What you are asked to do:
The answer must be only the lines below from the one holding "pyautogui.click(64, 73)" down to the one holding "pyautogui.moveTo(406, 280)", ends included, printed exactly; please omit all pictures.

-------------------------

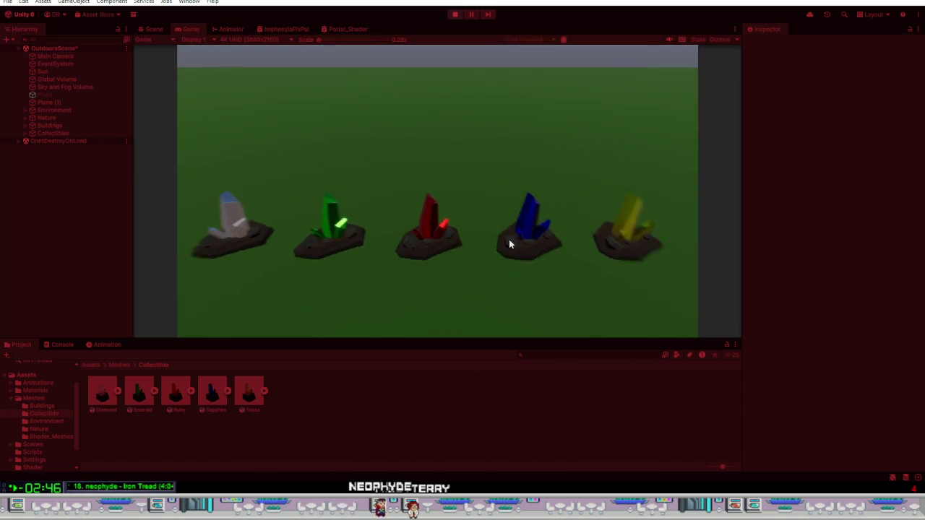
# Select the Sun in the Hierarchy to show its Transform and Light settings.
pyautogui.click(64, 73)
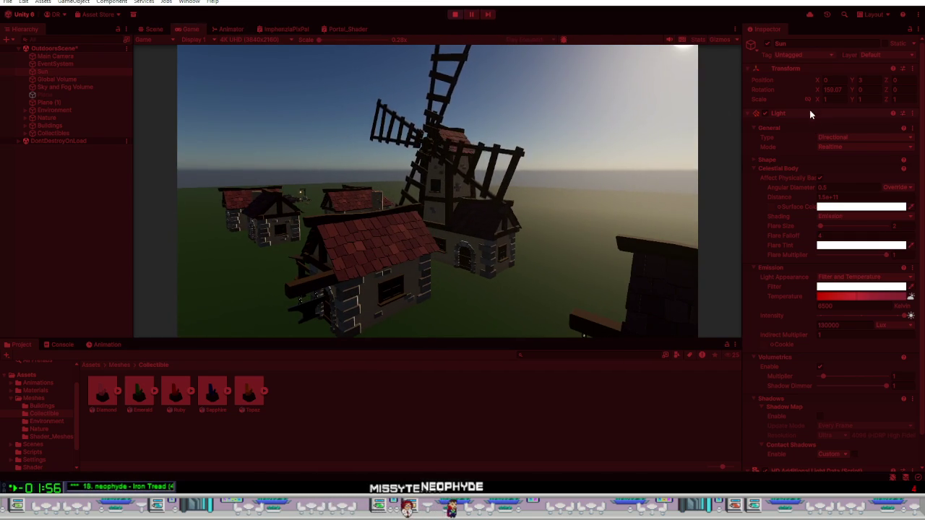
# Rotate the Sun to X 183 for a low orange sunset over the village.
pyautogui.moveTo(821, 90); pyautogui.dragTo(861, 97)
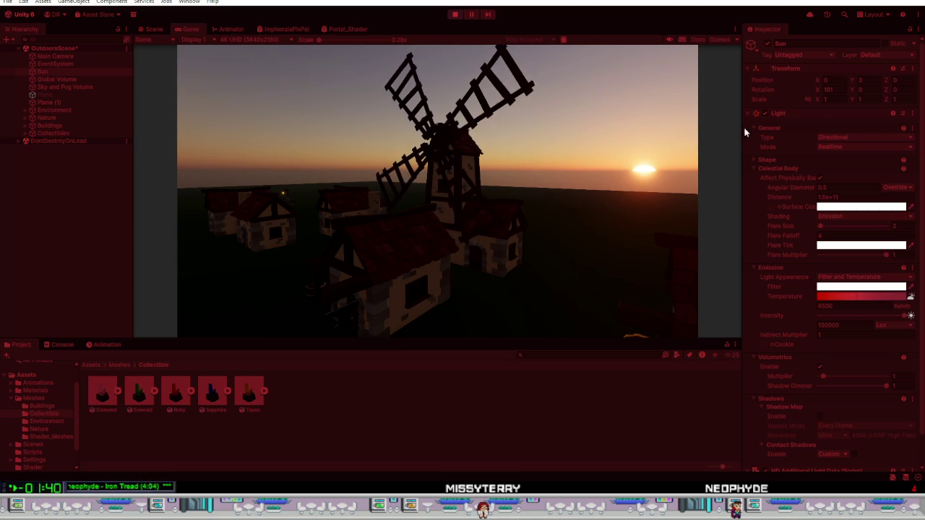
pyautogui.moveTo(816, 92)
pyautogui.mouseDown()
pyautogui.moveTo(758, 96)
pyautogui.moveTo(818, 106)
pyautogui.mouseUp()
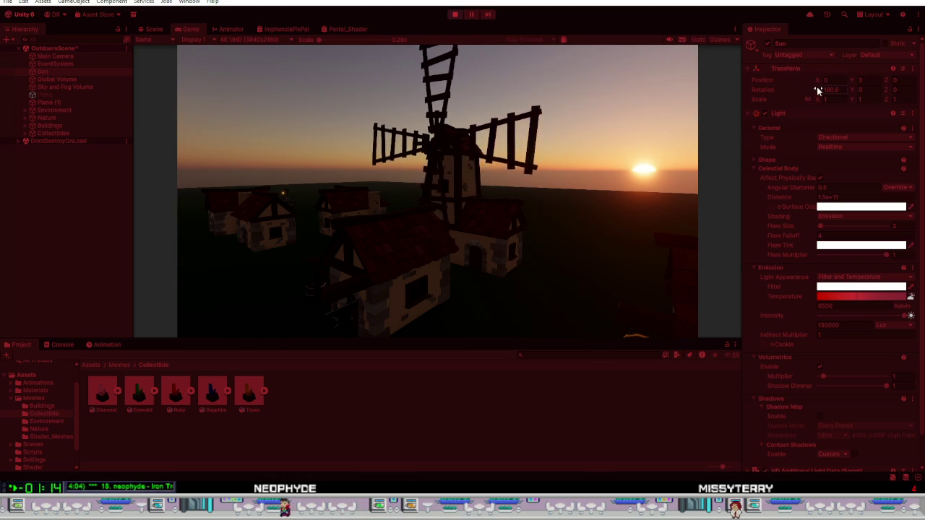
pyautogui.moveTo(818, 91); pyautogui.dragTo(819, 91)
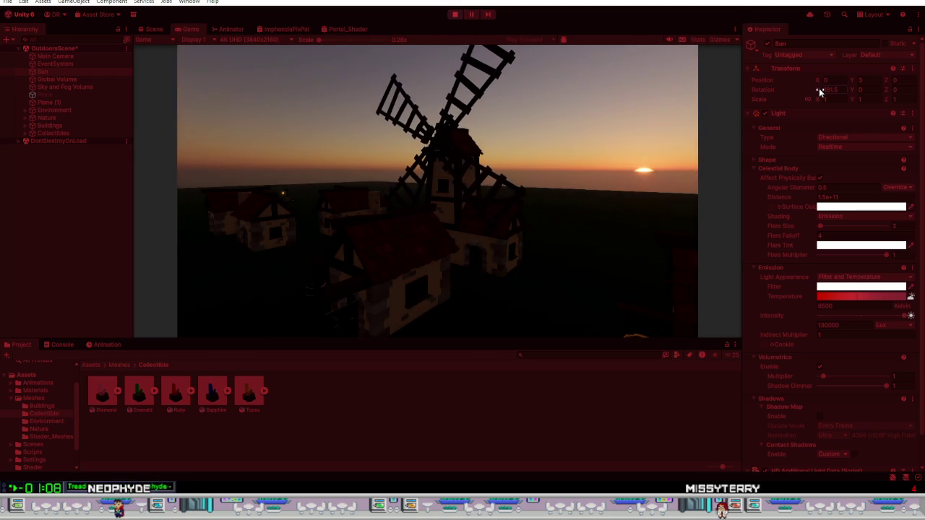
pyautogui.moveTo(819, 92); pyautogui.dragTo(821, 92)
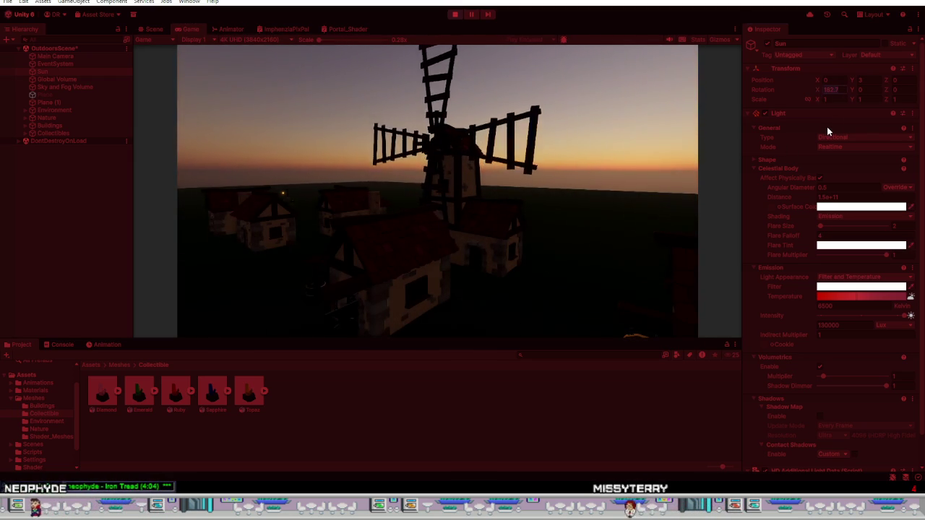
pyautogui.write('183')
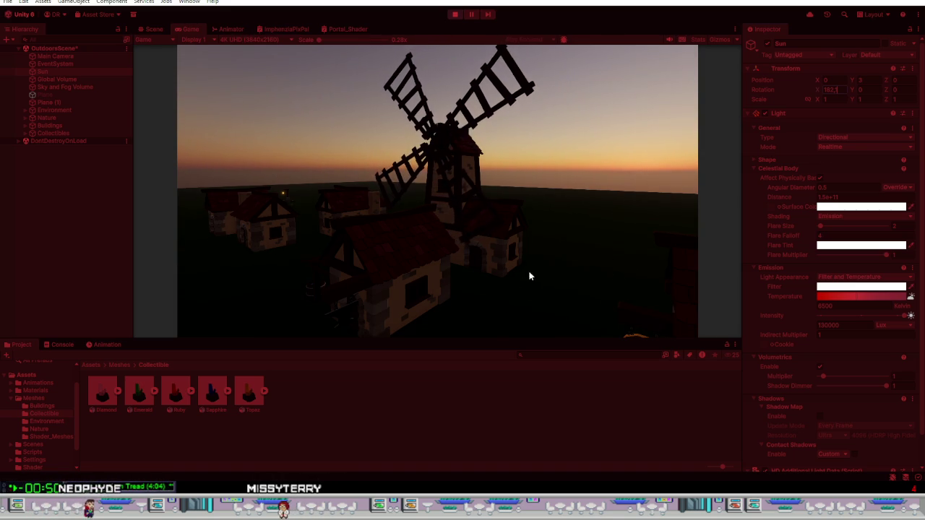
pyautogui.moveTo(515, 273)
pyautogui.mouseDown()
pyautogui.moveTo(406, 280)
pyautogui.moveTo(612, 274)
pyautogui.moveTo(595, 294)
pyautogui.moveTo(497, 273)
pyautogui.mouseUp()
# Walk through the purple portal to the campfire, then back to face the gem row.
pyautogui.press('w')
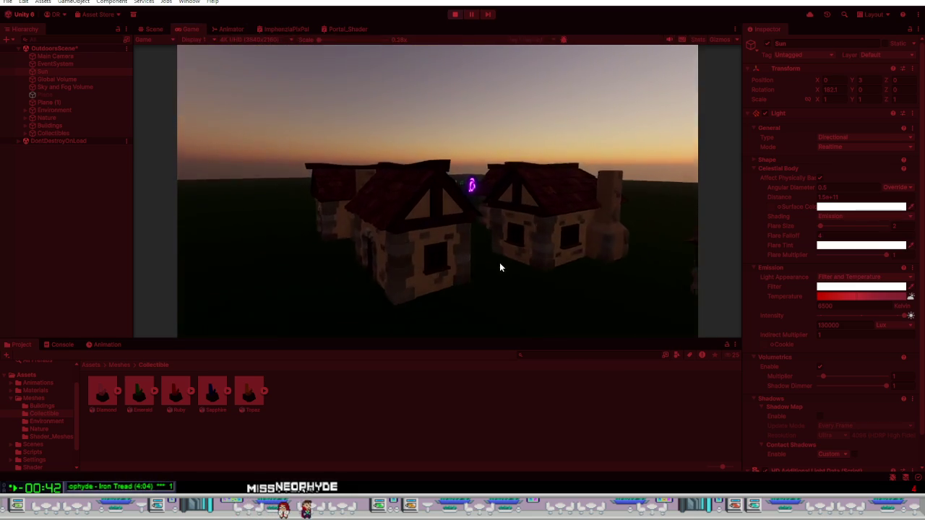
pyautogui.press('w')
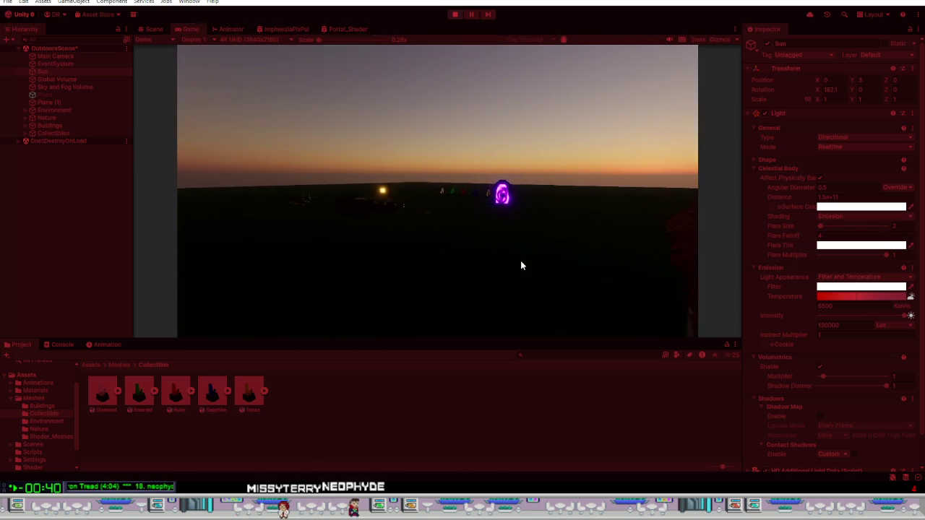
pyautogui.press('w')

-------------------------

Result of this exercise:
pyautogui.click(64, 73)
# Rotate the Sun to X 183 for a low orange sunset over the village.
pyautogui.moveTo(821, 90); pyautogui.dragTo(861, 97)
pyautogui.moveTo(816, 92)
pyautogui.mouseDown()
pyautogui.moveTo(758, 96)
pyautogui.moveTo(818, 106)
pyautogui.mouseUp()
pyautogui.moveTo(818, 91); pyautogui.dragTo(819, 91)
pyautogui.moveTo(819, 92); pyautogui.dragTo(821, 92)
pyautogui.write('183')
pyautogui.moveTo(515, 273)
pyautogui.mouseDown()
pyautogui.moveTo(406, 280)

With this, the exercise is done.